╭─ Fragmento del texto

Invencibles, pero no estúpidas, cortamos el chistecito al llegar a la zona de guerra: una calle más concurrida y cundida de policías. Por ahora vamos muy firmes, de momento todas eran las mejores actrices, menos yo. Con mucha vergüenza acepto que yo fui la que se metió tanto en el papel de «no estoy haciendo nada ilegal así que actuaré lo más natural posible».
La primera acción mortal de mi personaje fue guiñarle un ojo coquetamente a Esther desde afuera de la tienda mientras el guardia me ponía los guantes higiénicos.
—Os advierto que no debéis estar juntas en la tienda, hace un rato entró la policía y arrestó a una pareja que andaba junta —dijo amenazándonos y con tono trágico al ver toda la escena.
—No se preocupe, soy muy consciente de que no nos debemos pegar —le contesté en paz.

╰─

Preguntas por responder:
a. En el fragmento sobre la tienda, ¿qué hizo la policía hace un rato, según el guardia?
b. Escribe la continuación del fragmento sobre la tienda a partir de su última línea.

╭─ Conjunto de registros

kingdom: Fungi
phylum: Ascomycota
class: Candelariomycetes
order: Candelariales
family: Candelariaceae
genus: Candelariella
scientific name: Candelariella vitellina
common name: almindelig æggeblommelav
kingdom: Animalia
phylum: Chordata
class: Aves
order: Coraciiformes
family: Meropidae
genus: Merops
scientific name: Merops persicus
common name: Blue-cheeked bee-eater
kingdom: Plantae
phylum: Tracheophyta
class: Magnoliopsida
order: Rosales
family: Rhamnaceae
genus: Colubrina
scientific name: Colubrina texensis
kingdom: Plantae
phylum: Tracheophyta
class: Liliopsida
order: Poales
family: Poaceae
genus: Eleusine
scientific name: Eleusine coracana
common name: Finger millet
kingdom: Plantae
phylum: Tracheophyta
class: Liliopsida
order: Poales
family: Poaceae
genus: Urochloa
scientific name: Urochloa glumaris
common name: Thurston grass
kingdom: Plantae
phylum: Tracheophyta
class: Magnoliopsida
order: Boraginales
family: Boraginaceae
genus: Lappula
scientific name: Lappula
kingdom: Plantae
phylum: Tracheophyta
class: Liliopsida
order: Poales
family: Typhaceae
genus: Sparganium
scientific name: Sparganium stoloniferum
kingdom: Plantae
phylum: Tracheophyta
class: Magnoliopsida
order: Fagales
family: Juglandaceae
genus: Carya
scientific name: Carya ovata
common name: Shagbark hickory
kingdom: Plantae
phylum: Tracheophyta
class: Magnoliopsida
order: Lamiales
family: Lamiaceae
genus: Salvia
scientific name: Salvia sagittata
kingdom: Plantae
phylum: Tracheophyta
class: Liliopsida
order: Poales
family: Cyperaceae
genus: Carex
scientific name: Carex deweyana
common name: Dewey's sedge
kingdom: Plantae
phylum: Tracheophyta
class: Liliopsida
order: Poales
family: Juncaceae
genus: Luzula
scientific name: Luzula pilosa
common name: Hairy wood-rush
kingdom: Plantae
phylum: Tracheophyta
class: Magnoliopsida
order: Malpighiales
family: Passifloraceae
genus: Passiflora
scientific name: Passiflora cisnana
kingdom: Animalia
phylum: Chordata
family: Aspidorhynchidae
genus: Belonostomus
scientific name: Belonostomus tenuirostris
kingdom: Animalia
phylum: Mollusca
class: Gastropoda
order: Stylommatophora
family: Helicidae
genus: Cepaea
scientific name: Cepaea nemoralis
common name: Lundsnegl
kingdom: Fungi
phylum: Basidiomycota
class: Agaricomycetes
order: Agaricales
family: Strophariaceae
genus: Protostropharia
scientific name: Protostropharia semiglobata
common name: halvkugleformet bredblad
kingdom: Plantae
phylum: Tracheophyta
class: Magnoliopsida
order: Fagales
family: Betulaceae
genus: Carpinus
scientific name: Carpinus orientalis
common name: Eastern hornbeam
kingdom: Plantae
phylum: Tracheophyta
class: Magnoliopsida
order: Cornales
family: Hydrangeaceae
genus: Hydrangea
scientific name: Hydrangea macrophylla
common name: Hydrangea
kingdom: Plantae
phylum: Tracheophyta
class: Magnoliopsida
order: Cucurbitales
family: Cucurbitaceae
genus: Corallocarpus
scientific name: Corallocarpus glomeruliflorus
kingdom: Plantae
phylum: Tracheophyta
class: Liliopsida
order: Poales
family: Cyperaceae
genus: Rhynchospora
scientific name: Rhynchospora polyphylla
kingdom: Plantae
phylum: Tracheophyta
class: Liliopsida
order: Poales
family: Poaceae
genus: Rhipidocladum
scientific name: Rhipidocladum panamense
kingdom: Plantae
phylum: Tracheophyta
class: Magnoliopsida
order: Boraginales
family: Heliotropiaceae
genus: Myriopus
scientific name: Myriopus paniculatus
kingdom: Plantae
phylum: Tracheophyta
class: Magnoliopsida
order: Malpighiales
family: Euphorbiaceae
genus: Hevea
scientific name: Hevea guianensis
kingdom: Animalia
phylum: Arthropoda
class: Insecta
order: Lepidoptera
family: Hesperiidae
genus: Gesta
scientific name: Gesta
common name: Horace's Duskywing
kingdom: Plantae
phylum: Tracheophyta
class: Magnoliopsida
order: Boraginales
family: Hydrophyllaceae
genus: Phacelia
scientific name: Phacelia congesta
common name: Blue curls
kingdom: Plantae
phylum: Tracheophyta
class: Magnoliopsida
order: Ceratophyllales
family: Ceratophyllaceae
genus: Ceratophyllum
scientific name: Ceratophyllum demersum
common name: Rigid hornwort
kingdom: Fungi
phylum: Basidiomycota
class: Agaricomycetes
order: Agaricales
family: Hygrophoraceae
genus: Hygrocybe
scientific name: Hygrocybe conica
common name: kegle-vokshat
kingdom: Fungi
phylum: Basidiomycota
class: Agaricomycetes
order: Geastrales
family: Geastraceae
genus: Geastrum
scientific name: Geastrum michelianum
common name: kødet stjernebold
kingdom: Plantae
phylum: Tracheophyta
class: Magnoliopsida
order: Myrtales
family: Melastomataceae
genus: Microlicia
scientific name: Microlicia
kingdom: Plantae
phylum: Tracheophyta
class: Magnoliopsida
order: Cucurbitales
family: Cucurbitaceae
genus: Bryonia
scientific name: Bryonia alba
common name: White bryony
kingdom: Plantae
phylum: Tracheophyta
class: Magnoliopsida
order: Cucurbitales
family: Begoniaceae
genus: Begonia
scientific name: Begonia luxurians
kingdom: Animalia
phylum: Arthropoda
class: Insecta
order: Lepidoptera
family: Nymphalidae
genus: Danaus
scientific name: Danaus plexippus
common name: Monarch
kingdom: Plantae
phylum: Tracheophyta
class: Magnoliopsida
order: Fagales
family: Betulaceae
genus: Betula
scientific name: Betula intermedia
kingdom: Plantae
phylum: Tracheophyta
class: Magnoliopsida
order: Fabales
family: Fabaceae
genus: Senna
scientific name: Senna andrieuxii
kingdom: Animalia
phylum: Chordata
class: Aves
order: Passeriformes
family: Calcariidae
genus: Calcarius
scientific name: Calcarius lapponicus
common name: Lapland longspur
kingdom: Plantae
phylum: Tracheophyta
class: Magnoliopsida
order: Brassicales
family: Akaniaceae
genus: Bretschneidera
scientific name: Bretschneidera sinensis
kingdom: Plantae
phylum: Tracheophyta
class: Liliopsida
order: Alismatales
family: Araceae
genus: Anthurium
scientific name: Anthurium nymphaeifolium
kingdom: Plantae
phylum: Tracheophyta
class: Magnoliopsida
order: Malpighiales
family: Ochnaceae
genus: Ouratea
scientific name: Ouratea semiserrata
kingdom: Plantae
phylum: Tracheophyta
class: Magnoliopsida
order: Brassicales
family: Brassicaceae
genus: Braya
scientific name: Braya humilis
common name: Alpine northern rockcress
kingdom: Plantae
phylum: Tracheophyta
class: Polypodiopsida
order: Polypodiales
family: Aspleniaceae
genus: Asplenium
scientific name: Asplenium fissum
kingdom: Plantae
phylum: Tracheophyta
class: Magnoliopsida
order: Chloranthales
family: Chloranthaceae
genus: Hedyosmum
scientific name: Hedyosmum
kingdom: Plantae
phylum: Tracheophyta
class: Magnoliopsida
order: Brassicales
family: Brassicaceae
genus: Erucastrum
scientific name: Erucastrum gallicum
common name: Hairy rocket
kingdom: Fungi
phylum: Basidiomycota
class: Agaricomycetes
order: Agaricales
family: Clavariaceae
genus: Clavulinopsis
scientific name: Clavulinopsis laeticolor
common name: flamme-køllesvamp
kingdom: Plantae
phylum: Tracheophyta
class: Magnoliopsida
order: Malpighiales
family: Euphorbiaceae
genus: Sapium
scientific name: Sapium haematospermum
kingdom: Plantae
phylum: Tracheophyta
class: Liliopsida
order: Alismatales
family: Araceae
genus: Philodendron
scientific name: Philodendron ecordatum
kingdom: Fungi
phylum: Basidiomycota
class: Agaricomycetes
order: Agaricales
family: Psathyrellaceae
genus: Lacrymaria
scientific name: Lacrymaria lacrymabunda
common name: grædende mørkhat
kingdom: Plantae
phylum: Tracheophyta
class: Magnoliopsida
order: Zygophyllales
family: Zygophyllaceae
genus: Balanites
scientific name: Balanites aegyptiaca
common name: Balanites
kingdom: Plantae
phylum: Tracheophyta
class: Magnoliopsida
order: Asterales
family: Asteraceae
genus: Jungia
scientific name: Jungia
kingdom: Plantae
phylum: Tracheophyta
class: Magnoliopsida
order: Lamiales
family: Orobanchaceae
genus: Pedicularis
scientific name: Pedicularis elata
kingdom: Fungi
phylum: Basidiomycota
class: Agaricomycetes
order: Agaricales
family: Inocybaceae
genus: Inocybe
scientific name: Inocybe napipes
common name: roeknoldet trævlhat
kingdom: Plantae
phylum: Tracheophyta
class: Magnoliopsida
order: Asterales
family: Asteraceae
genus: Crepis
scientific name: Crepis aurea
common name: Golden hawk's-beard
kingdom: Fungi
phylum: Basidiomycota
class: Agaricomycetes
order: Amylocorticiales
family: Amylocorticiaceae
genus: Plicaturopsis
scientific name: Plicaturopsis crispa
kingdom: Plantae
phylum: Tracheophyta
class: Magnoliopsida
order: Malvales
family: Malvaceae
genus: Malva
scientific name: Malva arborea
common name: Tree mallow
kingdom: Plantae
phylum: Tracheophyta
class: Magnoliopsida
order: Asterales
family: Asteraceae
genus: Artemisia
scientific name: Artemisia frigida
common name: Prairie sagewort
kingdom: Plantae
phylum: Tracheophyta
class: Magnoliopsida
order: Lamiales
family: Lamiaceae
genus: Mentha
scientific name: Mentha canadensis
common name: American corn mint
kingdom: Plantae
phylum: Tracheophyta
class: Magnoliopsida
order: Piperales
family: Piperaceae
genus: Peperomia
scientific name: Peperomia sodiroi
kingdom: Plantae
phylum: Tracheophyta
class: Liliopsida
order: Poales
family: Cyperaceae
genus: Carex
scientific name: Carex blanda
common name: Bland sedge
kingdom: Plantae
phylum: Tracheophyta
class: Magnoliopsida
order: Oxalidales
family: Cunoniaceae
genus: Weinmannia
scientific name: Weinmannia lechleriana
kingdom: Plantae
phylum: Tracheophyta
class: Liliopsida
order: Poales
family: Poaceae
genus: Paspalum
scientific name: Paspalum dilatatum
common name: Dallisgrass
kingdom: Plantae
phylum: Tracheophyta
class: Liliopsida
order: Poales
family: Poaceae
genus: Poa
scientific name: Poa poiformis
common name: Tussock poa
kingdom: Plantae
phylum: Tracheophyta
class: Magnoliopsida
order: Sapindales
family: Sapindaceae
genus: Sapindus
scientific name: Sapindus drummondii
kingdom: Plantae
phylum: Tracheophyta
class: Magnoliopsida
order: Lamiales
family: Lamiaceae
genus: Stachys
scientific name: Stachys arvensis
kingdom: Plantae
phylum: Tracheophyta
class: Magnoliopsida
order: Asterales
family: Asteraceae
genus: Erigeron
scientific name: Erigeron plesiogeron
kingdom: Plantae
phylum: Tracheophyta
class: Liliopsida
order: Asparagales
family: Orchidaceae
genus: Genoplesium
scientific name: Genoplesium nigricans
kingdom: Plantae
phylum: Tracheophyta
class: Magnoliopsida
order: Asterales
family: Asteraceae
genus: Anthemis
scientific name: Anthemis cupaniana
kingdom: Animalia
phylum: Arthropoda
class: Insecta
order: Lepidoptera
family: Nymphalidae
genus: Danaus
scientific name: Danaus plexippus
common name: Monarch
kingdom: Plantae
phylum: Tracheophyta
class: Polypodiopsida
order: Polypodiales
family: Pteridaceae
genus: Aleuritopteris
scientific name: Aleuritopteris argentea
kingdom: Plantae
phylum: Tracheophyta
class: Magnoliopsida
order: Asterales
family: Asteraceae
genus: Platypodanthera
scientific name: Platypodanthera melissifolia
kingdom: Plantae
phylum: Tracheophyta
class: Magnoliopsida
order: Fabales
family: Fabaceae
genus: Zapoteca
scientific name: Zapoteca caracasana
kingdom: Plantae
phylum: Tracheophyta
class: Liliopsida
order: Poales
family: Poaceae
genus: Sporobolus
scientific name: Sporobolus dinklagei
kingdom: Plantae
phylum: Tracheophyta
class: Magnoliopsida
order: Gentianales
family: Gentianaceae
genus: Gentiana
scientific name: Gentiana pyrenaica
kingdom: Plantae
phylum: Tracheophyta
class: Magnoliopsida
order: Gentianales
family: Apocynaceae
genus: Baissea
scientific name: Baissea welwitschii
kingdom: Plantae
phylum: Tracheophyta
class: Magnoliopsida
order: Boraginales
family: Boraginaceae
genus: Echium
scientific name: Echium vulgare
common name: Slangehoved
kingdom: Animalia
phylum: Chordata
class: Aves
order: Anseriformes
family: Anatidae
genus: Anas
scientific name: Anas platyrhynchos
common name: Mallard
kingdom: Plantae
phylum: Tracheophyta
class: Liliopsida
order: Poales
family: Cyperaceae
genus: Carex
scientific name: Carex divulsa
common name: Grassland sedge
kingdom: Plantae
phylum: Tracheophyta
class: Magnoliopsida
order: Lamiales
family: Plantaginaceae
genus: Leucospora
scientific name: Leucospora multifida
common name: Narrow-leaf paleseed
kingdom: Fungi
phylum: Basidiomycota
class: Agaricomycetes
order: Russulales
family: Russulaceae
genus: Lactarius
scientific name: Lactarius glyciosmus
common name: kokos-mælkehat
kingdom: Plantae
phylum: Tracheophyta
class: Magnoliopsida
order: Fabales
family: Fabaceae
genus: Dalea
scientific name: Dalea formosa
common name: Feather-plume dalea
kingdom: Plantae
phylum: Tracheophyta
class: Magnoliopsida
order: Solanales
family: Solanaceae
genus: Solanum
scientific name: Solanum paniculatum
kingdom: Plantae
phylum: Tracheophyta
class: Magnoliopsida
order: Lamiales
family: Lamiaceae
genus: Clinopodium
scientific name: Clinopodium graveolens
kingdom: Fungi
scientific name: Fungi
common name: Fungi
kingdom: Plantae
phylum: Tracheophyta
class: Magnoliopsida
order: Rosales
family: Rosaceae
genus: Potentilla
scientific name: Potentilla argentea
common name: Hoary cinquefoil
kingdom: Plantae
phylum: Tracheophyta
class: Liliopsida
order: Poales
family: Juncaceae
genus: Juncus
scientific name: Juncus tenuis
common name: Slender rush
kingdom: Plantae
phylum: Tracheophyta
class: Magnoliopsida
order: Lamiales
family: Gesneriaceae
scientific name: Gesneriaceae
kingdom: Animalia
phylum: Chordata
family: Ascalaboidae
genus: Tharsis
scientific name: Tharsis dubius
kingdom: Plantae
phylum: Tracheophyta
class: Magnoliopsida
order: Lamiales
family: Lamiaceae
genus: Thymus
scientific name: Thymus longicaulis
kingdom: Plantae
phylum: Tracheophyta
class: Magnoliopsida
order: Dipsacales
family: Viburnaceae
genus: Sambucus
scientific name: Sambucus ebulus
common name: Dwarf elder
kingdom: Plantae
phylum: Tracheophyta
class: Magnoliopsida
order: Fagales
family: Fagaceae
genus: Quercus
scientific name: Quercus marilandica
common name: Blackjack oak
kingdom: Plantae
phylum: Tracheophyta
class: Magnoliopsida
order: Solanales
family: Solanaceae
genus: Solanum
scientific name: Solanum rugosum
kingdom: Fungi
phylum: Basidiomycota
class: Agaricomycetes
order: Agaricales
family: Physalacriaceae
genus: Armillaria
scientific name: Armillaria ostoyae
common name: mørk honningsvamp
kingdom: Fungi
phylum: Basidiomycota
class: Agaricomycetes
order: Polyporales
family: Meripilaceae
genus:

╰─

Respuestas por tarea:
a. Entró en la tienda y arrestó a una pareja que andaba junta.

b.
Con aire de «yo no fui» entraba tranquilamente. Esther y yo discutíamos a distancia sobre el vino adecuado para esa noche, debatíamos qué croissants se ven reales y cuáles son una falta de respeto hacia la cocina francesa. Kim y Lena mantenían un ritmo impecable, por ellas ni se preocupen.
Después de un recorrido triple de Mercadonna, Esther y yo perdimos el juicio tras no encontrar carne molida, ni en lata, ni en caja, ni fresca… ¡Cero! No nos quedaba más remedio que quejarnos sobre tal atrocidad, segunda acción mortal porque la carnicera se lo tomó como algo personal:
—Si las vuelvo a ver en el mismo pasillo, os juro que llamo a la policia.
—¡Pero si estamos manteniendo distancia! —le contesté. Pero ni pa trás ni pa lante, transaba la señora.
—No me importa, os conocéis y solamente es una persona fuera de casa.
No sabía la seriedad de esa regla hasta este momento. ¿Qué le aseguraba a ella que vivíamos juntas? Fácilmente podía ser una amiga que me encontré y también buscaba carne molida… Pero este argumento no me bastaba para despreocuparme. En un microsegundo nos separamos y el resto de la conversación era con la pobre señal de WhatsApp, tratando de explicarle a Esther la gravedad del asunto.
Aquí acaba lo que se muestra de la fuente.